## What to produce
Copy every one of the following records word for word, keeping each line in its original order.

==== Provided records

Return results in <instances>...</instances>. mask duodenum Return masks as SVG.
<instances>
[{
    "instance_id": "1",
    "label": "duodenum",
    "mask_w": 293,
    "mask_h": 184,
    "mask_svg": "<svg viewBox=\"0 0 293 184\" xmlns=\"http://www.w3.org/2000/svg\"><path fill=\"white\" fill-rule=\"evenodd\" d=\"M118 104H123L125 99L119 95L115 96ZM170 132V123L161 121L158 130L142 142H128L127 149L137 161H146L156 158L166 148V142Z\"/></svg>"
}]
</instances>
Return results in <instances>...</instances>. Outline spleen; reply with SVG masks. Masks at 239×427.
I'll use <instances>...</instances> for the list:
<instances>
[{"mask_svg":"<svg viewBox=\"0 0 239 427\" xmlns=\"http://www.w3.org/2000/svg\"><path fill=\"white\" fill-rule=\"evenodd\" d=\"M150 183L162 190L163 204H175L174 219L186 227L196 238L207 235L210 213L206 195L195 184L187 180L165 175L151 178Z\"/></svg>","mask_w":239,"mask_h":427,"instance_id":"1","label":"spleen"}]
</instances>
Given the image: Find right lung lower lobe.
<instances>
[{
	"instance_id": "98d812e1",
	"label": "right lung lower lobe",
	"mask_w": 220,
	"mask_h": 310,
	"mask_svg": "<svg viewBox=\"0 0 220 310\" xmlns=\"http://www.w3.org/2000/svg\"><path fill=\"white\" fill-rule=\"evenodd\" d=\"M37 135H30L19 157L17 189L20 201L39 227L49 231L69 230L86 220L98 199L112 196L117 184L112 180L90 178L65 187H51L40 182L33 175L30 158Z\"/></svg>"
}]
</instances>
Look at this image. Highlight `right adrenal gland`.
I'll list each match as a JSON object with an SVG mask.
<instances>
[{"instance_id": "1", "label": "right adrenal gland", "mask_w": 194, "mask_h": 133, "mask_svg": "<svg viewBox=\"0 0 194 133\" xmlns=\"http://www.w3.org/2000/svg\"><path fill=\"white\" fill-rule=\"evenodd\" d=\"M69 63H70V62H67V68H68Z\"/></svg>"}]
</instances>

========

## Written answer
Return results in <instances>...</instances>. mask duodenum Return masks as SVG.
<instances>
[{
    "instance_id": "1",
    "label": "duodenum",
    "mask_w": 293,
    "mask_h": 184,
    "mask_svg": "<svg viewBox=\"0 0 293 184\" xmlns=\"http://www.w3.org/2000/svg\"><path fill=\"white\" fill-rule=\"evenodd\" d=\"M118 104H123L125 99L119 95L115 96ZM170 132V123L161 121L158 130L142 142H128L127 149L137 161H146L156 158L166 148V142Z\"/></svg>"
}]
</instances>
Return results in <instances>...</instances>. Outline spleen; reply with SVG masks. Masks at 239×427.
I'll use <instances>...</instances> for the list:
<instances>
[{"mask_svg":"<svg viewBox=\"0 0 239 427\" xmlns=\"http://www.w3.org/2000/svg\"><path fill=\"white\" fill-rule=\"evenodd\" d=\"M150 183L162 190L163 204H175L174 219L186 227L196 238L207 235L210 213L206 195L195 184L187 180L165 175L151 178Z\"/></svg>","mask_w":239,"mask_h":427,"instance_id":"1","label":"spleen"}]
</instances>
Given the image: Find right lung lower lobe.
<instances>
[{
	"instance_id": "98d812e1",
	"label": "right lung lower lobe",
	"mask_w": 220,
	"mask_h": 310,
	"mask_svg": "<svg viewBox=\"0 0 220 310\" xmlns=\"http://www.w3.org/2000/svg\"><path fill=\"white\" fill-rule=\"evenodd\" d=\"M37 135H30L19 157L17 189L20 201L39 227L49 231L69 230L86 220L98 199L112 196L117 184L112 180L90 178L65 187H51L40 182L33 175L30 158Z\"/></svg>"
}]
</instances>
Look at this image. Highlight `right adrenal gland`.
I'll list each match as a JSON object with an SVG mask.
<instances>
[{"instance_id": "1", "label": "right adrenal gland", "mask_w": 194, "mask_h": 133, "mask_svg": "<svg viewBox=\"0 0 194 133\" xmlns=\"http://www.w3.org/2000/svg\"><path fill=\"white\" fill-rule=\"evenodd\" d=\"M69 63H70V62H67V68H68Z\"/></svg>"}]
</instances>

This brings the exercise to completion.